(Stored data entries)
[start]
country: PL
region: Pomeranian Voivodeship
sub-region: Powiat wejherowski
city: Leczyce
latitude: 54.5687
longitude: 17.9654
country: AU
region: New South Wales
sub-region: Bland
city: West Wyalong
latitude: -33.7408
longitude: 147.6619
[end]
[start]
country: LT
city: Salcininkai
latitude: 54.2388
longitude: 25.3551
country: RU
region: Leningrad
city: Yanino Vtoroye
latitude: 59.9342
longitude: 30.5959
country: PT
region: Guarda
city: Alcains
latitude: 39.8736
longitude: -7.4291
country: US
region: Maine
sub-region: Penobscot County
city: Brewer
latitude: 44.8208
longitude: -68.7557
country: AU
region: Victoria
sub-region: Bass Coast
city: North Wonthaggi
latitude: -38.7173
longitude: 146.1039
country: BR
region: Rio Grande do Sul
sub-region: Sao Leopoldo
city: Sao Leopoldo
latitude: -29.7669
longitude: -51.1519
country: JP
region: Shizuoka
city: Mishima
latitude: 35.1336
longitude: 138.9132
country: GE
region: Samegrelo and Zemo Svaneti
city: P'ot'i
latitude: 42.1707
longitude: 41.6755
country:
[end]
* [WHAT IS EXPECTED] Work out how many lines of the items above contain the string "longitude", treating uppercase and lowercase letters as different, and reply with that number alone.

* [TASK ANSWER] 10